Economy

Not Seeking Rs 3.6 Lakh Crore From RBI, Says Government, Even As Chidambaram Pounces On 'fix RBI's Economic Capital Framework' Jargon

Written By Ankit Prasad | Mumbai | Published:

The Ministry of Finance has clarified that it isn't seeking Rs 3.6 lakh crore excess capital from the RBI's reserves. Taking to Twitter, Department of Economic Affairs (DEA) Secretary Subhash Chandra Garg said so in as many words, quelling reports that the government had initiated consultations under Section 7 of the RBI act seeking transfer of a third of the central bank's almost Rs 9.5 lakh crore reserves in order to help meet India's fiscal deficit target.

He did add, however, that the government was discussing ways to fix an appropriate economic capital framework for the RBI, perhaps in an effort to enhance the scope of what is possible with regards to the RBI's reserves.

Calling media speculation around the government's fiscal deficit target 'misinformed', Garg put out numbers, saying that since the UPA's final year, when the fiscal deficit was 5.1%, the Modi government had succeeded in bringing it down substantially. He put forth that India would end FY 2018-19 by meeting its fiscal deficit target of 3.3% of GDP and revealed that the government has actually foregone Rs 70,000 crore of budgeted market borrowing in the year.

The matter of purportedly transferring 'excess reserves' was said to be one of the main points of contention between the government and the RBI, along with the central bank's prompt corrective action-based lending restrictions on certain NPA-ridden banks.

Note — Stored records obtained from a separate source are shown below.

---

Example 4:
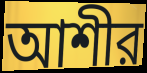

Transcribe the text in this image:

আশীর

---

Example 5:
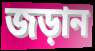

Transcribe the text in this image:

জড়ান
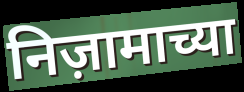
निज़ामाच्या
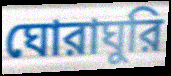
ঘোরাঘুরি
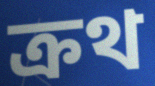
ক্রথ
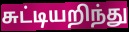
சுட்டியறிந்து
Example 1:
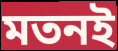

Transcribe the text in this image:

মতনই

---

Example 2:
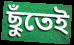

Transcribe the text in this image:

ছুঁতেই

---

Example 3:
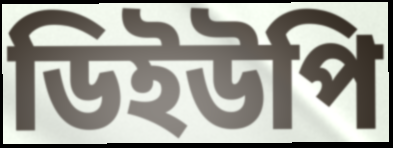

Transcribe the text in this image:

ডিইউপি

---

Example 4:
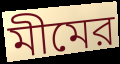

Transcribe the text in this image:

মীমের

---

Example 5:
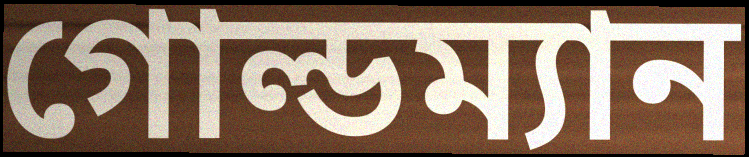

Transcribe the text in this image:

গোল্ডম্যান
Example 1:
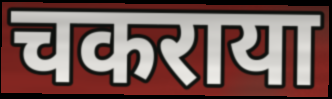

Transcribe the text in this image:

चकराया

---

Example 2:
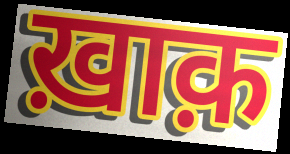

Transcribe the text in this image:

ख़ाक़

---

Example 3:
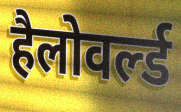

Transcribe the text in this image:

हैलोवर्ल्ड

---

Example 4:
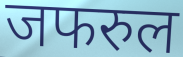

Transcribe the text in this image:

जफरुल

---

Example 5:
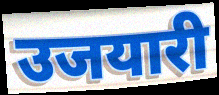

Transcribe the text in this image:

उजयारी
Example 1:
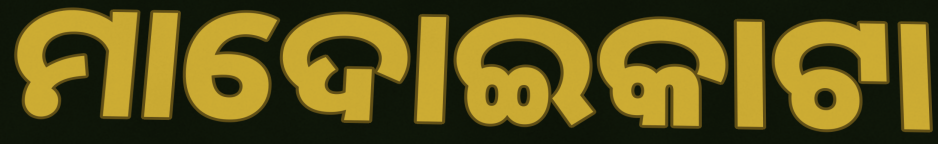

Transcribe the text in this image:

ମାଦୋଇକାଟା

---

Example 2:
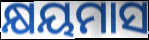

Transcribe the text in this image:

କ୍ଷୟମାସ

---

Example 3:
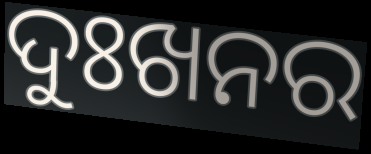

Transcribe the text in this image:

ଦୁଃଖନର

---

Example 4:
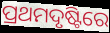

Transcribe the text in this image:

ପ୍ରଥମଦୃଷ୍ଟିରେ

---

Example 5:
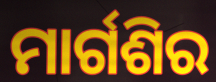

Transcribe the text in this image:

ମାର୍ଗଶିର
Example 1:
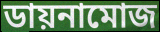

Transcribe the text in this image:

ডায়নামোজ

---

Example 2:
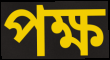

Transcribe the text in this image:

পক্ষ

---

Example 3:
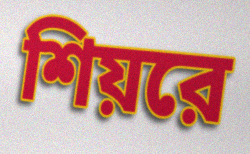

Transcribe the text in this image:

শিয়রে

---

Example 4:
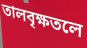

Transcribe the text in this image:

তালবৃক্ষতলে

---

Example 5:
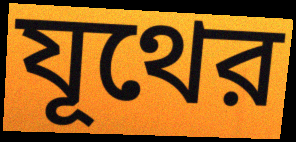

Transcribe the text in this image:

যূথের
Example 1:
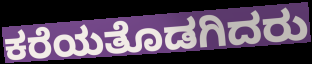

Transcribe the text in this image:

ಕರೆಯತೊಡಗಿದರು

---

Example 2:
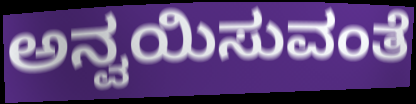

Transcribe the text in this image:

ಅನ್ವಯಿಸುವಂತೆ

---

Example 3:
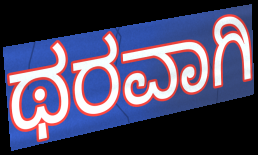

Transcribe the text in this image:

ಥರವಾಗಿ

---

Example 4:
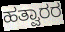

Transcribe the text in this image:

ಹತ್ವಾರರ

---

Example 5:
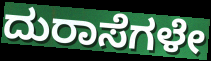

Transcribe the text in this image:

ದುರಾಸೆಗಳೇ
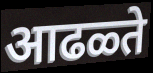
आढळ्ते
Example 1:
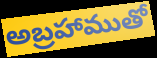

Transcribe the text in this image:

అబ్రహాముతో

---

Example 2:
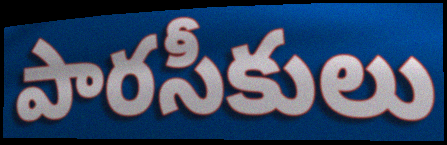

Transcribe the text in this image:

పారసీకులు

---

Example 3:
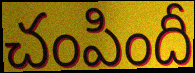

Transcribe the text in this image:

చంపిందీ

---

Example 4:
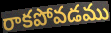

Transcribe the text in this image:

రాకపోవడము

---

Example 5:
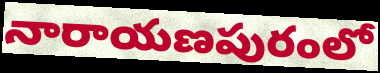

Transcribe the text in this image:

నారాయణపురంలో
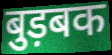
बुड़बक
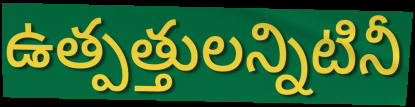
ఉత్పత్తులన్నిటినీ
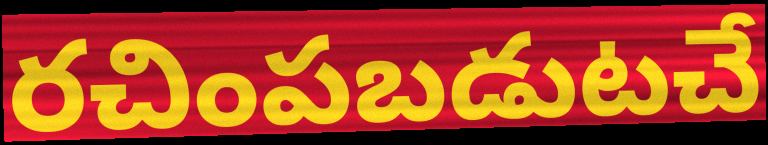
రచింపబడుటచే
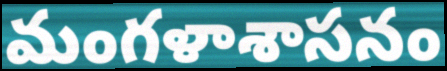
మంగళాశాసనం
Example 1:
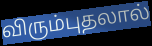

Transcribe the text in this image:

விரும்புதலால்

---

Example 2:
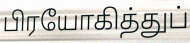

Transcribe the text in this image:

பிரயோகித்துப்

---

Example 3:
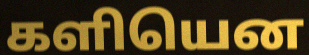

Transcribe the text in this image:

களியென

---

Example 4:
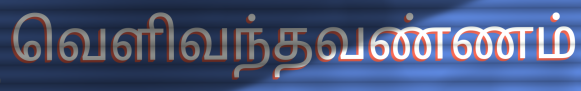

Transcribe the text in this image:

வெளிவந்தவண்ணம்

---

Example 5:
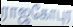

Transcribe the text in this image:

ராஜகோபுர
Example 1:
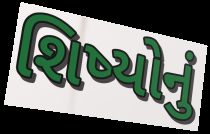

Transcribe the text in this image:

શિષ્યોનું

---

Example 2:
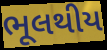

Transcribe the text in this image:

ભૂલથીય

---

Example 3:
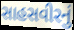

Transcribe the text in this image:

સાહસવીરનું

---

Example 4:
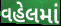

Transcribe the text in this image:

વહેલમાં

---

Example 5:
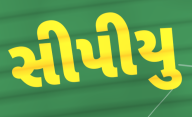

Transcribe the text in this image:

સીપીયુ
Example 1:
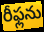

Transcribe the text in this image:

రీఫ్లను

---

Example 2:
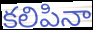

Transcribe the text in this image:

కలిపినా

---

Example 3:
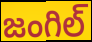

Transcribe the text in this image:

జంగిల్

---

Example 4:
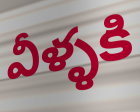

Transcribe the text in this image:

వీళ్ళకి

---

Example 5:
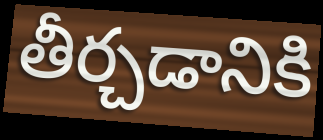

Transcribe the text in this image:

తీర్చడానికి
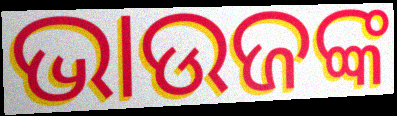
ଭାଉଜଙ୍କ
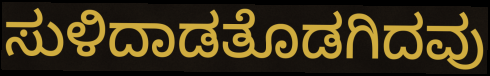
ಸುಳಿದಾಡತೊಡಗಿದವು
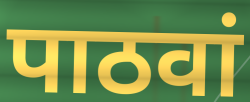
पाठवां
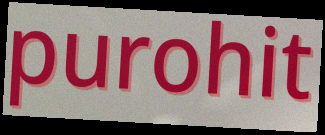
purohit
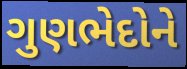
ગુણભેદોને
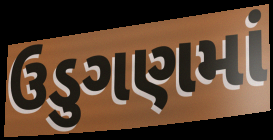
ઉડુગણમાં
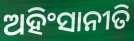
ଅହିଂସାନୀତି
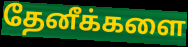
தேனீக்களை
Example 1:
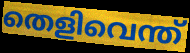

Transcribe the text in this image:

തെളിവെന്ത്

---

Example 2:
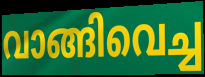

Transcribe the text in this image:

വാങ്ങിവെച്ച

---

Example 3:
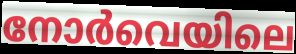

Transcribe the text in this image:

നോർവെയിലെ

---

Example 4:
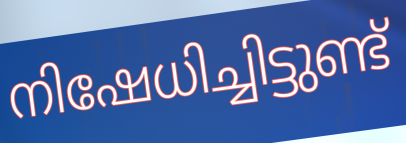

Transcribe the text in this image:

നിഷേധിച്ചിട്ടുണ്ട്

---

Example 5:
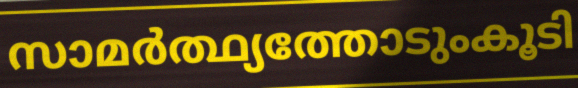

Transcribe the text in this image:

സാമർത്ഥ്യത്തോടുംകൂടി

RBI deputy governor Viral Acharya had revealed as much in his recent speech which brought the disquiet between India's monetary and fiscal policy-makers to the fore. 

The Opposition had also jumped on the matter, questioning the reasoning behind seeking the RBI's reserves and attributing the same to election-based populist measures and an alleged effort to circumvent the RBI's autonomy. However, others had also pointed out that the RBI's equity is held by the government, and that the RBI's provisioning could be brought in line with other central banks thereby freeing up its reserves. The matter is hardly a new one, with former CEA Arvind Subramanian also highlighting that the RBI was highly capitalised and there was no reason why the excess capital should be kept with it.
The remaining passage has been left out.